Rachel’s stories will offer readers a deep and comprehensive understanding of the housing crisis and its causes, and she’ll break news on the future of how and where people will live and work — and what that means for a cornerstone of the U.S. economy.

For the last four years, Rachel has covered the Federal Reserve, chronicling the steepest rise in inflation and interest rates in a generation with insight and creativity. She found ways to connect lofty policy decisions to peoples' lives, notably through her dispatch from a sprawling homeless encampment two blocks from the Fed’s headquarters. She’s already carved out a focus on real estate, focusing on affordability even before inflation pushed rent and mortgage rates skyward — she took readers to empty office buildings in Austin and vacant labs in Cambridge, Mass., and walked them through an “urban doom loop.” She also pitched in on covering Capitol Hill during last year’s debt-ceiling crisis.

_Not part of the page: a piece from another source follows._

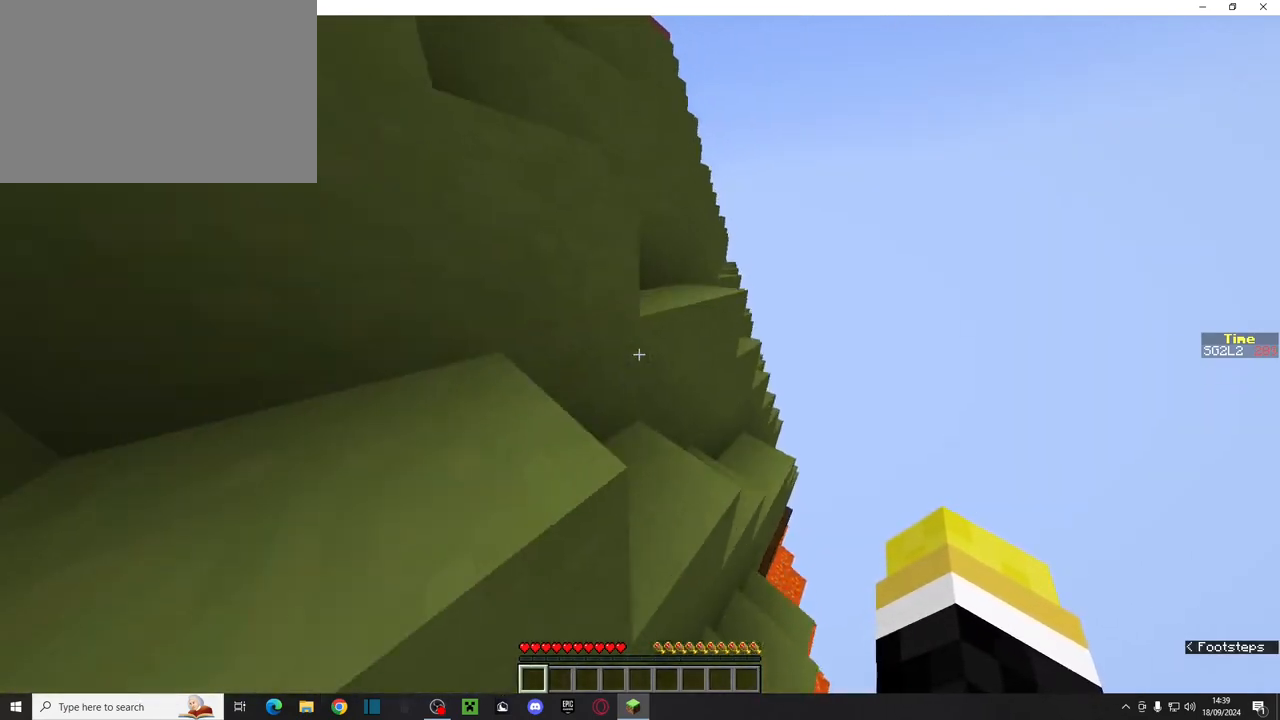
{"keys": ["ctrl", "w"], "mouse": [], "events": [[100, "space", "up"], [283, "space", "down"], [483, "space", "up"]]}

Before that, Rachel covered breaking news for Financial through the beginning of the pandemic. She joined The Post as a Metro intern in 2017, when she wrote one of her favorite stories about a man who drove shuttle buses for some of D.C.'s most vulnerable residents. She studied history at Yale, where she was also an editor at the Yale Daily News.

Rachel lives in Washington, D.C. She enjoys hosting dinner parties, hiking with her large, floppy dog, Clouseau, and visiting her friends in The Post’s foreign bureaus.

She will start her new beat on October 1.